_ABOUT THIS TASK_.
Would you write out the entries that follow word for word, omitting any images?

_DATA FOR THE TASK_.
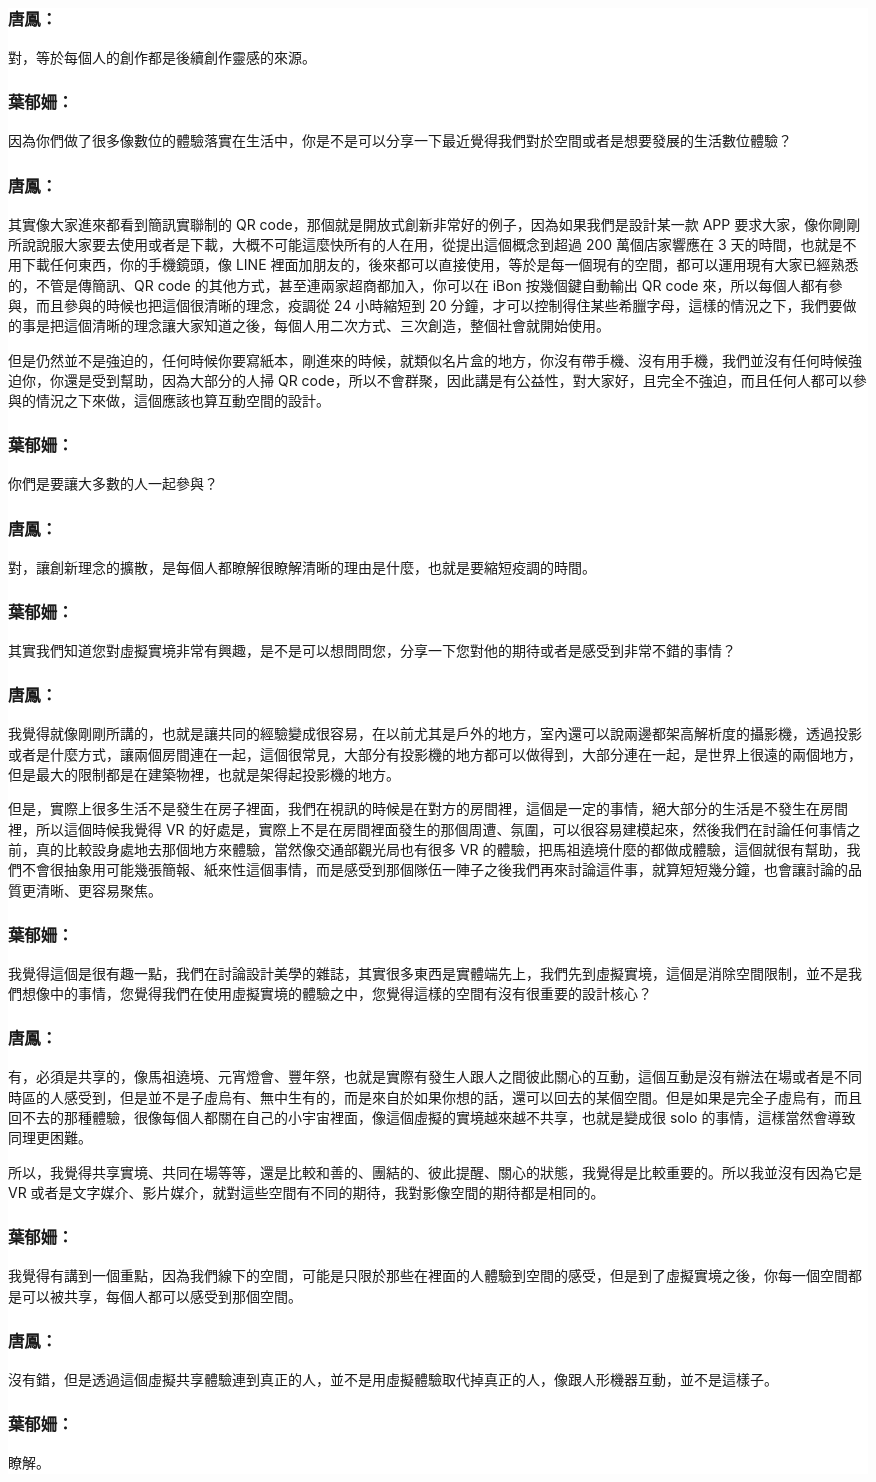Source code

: ### 唐鳳：
對，等於每個人的創作都是後續創作靈感的來源。

### 葉郁姍：
因為你們做了很多像數位的體驗落實在生活中，你是不是可以分享一下最近覺得我們對於空間或者是想要發展的生活數位體驗？

### 唐鳳：
其實像大家進來都看到簡訊實聯制的 QR code，那個就是開放式創新非常好的例子，因為如果我們是設計某一款 APP 要求大家，像你剛剛所說說服大家要去使用或者是下載，大概不可能這麼快所有的人在用，從提出這個概念到超過 200 萬個店家響應在 3 天的時間，也就是不用下載任何東西，你的手機鏡頭，像 LINE 裡面加朋友的，後來都可以直接使用，等於是每一個現有的空間，都可以運用現有大家已經熟悉的，不管是傳簡訊、QR code 的其他方式，甚至連兩家超商都加入，你可以在 iBon 按幾個鍵自動輸出 QR code 來，所以每個人都有參與，而且參與的時候也把這個很清晰的理念，疫調從 24 小時縮短到 20 分鐘，才可以控制得住某些希臘字母，這樣的情況之下，我們要做的事是把這個清晰的理念讓大家知道之後，每個人用二次方式、三次創造，整個社會就開始使用。

但是仍然並不是強迫的，任何時候你要寫紙本，剛進來的時候，就類似名片盒的地方，你沒有帶手機、沒有用手機，我們並沒有任何時候強迫你，你還是受到幫助，因為大部分的人掃 QR code，所以不會群聚，因此講是有公益性，對大家好，且完全不強迫，而且任何人都可以參與的情況之下來做，這個應該也算互動空間的設計。

### 葉郁姍：
你們是要讓大多數的人一起參與？

### 唐鳳：
對，讓創新理念的擴散，是每個人都瞭解很瞭解清晰的理由是什麼，也就是要縮短疫調的時間。

### 葉郁姍：
其實我們知道您對虛擬實境非常有興趣，是不是可以想問問您，分享一下您對他的期待或者是感受到非常不錯的事情？

### 唐鳳：
我覺得就像剛剛所講的，也就是讓共同的經驗變成很容易，在以前尤其是戶外的地方，室內還可以說兩邊都架高解析度的攝影機，透過投影或者是什麼方式，讓兩個房間連在一起，這個很常見，大部分有投影機的地方都可以做得到，大部分連在一起，是世界上很遠的兩個地方，但是最大的限制都是在建築物裡，也就是架得起投影機的地方。   

但是，實際上很多生活不是發生在房子裡面，我們在視訊的時候是在對方的房間裡，這個是一定的事情，絕大部分的生活是不發生在房間裡，所以這個時候我覺得 VR 的好處是，實際上不是在房間裡面發生的那個周遭、氛圍，可以很容易建模起來，然後我們在討論任何事情之前，真的比較設身處地去那個地方來體驗，當然像交通部觀光局也有很多 VR 的體驗，把馬祖遶境什麼的都做成體驗，這個就很有幫助，我們不會很抽象用可能幾張簡報、紙來性這個事情，而是感受到那個隊伍一陣子之後我們再來討論這件事，就算短短幾分鐘，也會讓討論的品質更清晰、更容易聚焦。

### 葉郁姍：
我覺得這個是很有趣一點，我們在討論設計美學的雜誌，其實很多東西是實體端先上，我們先到虛擬實境，這個是消除空間限制，並不是我們想像中的事情，您覺得我們在使用虛擬實境的體驗之中，您覺得這樣的空間有沒有很重要的設計核心？

### 唐鳳：
有，必須是共享的，像馬祖遶境、元宵燈會、豐年祭，也就是實際有發生人跟人之間彼此關心的互動，這個互動是沒有辦法在場或者是不同時區的人感受到，但是並不是子虛烏有、無中生有的，而是來自於如果你想的話，還可以回去的某個空間。但是如果是完全子虛烏有，而且回不去的那種體驗，很像每個人都關在自己的小宇宙裡面，像這個虛擬的實境越來越不共享，也就是變成很 solo 的事情，這樣當然會導致同理更困難。

所以，我覺得共享實境、共同在場等等，還是比較和善的、團結的、彼此提醒、關心的狀態，我覺得是比較重要的。所以我並沒有因為它是 VR 或者是文字媒介、影片媒介，就對這些空間有不同的期待，我對影像空間的期待都是相同的。

### 葉郁姍：
我覺得有講到一個重點，因為我們線下的空間，可能是只限於那些在裡面的人體驗到空間的感受，但是到了虛擬實境之後，你每一個空間都是可以被共享，每個人都可以感受到那個空間。

### 唐鳳：
沒有錯，但是透過這個虛擬共享體驗連到真正的人，並不是用虛擬體驗取代掉真正的人，像跟人形機器互動，並不是這樣子。

### 葉郁姍：
瞭解。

_TASK ANSWER_.
Source code

: ### 唐鳳：
對，等於每個人的創作都是後續創作靈感的來源。

### 葉郁姍：
因為你們做了很多像數位的體驗落實在生活中，你是不是可以分享一下最近覺得我們對於空間或者是想要發展的生活數位體驗？

### 唐鳳：
其實像大家進來都看到簡訊實聯制的 QR code，那個就是開放式創新非常好的例子，因為如果我們是設計某一款 APP 要求大家，像你剛剛所說說服大家要去使用或者是下載，大概不可能這麼快所有的人在用，從提出這個概念到超過 200 萬個店家響應在 3 天的時間，也就是不用下載任何東西，你的手機鏡頭，像 LINE 裡面加朋友的，後來都可以直接使用，等於是每一個現有的空間，都可以運用現有大家已經熟悉的，不管是傳簡訊、QR code 的其他方式，甚至連兩家超商都加入，你可以在 iBon 按幾個鍵自動輸出 QR code 來，所以每個人都有參與，而且參與的時候也把這個很清晰的理念，疫調從 24 小時縮短到 20 分鐘，才可以控制得住某些希臘字母，這樣的情況之下，我們要做的事是把這個清晰的理念讓大家知道之後，每個人用二次方式、三次創造，整個社會就開始使用。

但是仍然並不是強迫的，任何時候你要寫紙本，剛進來的時候，就類似名片盒的地方，你沒有帶手機、沒有用手機，我們並沒有任何時候強迫你，你還是受到幫助，因為大部分的人掃 QR code，所以不會群聚，因此講是有公益性，對大家好，且完全不強迫，而且任何人都可以參與的情況之下來做，這個應該也算互動空間的設計。

### 葉郁姍：
你們是要讓大多數的人一起參與？

### 唐鳳：
對，讓創新理念的擴散，是每個人都瞭解很瞭解清晰的理由是什麼，也就是要縮短疫調的時間。

### 葉郁姍：
其實我們知道您對虛擬實境非常有興趣，是不是可以想問問您，分享一下您對他的期待或者是感受到非常不錯的事情？

### 唐鳳：
我覺得就像剛剛所講的，也就是讓共同的經驗變成很容易，在以前尤其是戶外的地方，室內還可以說兩邊都架高解析度的攝影機，透過投影或者是什麼方式，讓兩個房間連在一起，這個很常見，大部分有投影機的地方都可以做得到，大部分連在一起，是世界上很遠的兩個地方，但是最大的限制都是在建築物裡，也就是架得起投影機的地方。   

但是，實際上很多生活不是發生在房子裡面，我們在視訊的時候是在對方的房間裡，這個是一定的事情，絕大部分的生活是不發生在房間裡，所以這個時候我覺得 VR 的好處是，實際上不是在房間裡面發生的那個周遭、氛圍，可以很容易建模起來，然後我們在討論任何事情之前，真的比較設身處地去那個地方來體驗，當然像交通部觀光局也有很多 VR 的體驗，把馬祖遶境什麼的都做成體驗，這個就很有幫助，我們不會很抽象用可能幾張簡報、紙來性這個事情，而是感受到那個隊伍一陣子之後我們再來討論這件事，就算短短幾分鐘，也會讓討論的品質更清晰、更容易聚焦。

### 葉郁姍：
我覺得這個是很有趣一點，我們在討論設計美學的雜誌，其實很多東西是實體端先上，我們先到虛擬實境，這個是消除空間限制，並不是我們想像中的事情，您覺得我們在使用虛擬實境的體驗之中，您覺得這樣的空間有沒有很重要的設計核心？

### 唐鳳：
有，必須是共享的，像馬祖遶境、元宵燈會、豐年祭，也就是實際有發生人跟人之間彼此關心的互動，這個互動是沒有辦法在場或者是不同時區的人感受到，但是並不是子虛烏有、無中生有的，而是來自於如果你想的話，還可以回去的某個空間。但是如果是完全子虛烏有，而且回不去的那種體驗，很像每個人都關在自己的小宇宙裡面，像這個虛擬的實境越來越不共享，也就是變成很 solo 的事情，這樣當然會導致同理更困難。

所以，我覺得共享實境、共同在場等等，還是比較和善的、團結的、彼此提醒、關心的狀態，我覺得是比較重要的。所以我並沒有因為它是 VR 或者是文字媒介、影片媒介，就對這些空間有不同的期待，我對影像空間的期待都是相同的。

### 葉郁姍：
我覺得有講到一個重點，因為我們線下的空間，可能是只限於那些在裡面的人體驗到空間的感受，但是到了虛擬實境之後，你每一個空間都是可以被共享，每個人都可以感受到那個空間。

### 唐鳳：
沒有錯，但是透過這個虛擬共享體驗連到真正的人，並不是用虛擬體驗取代掉真正的人，像跟人形機器互動，並不是這樣子。

### 葉郁姍：
瞭解。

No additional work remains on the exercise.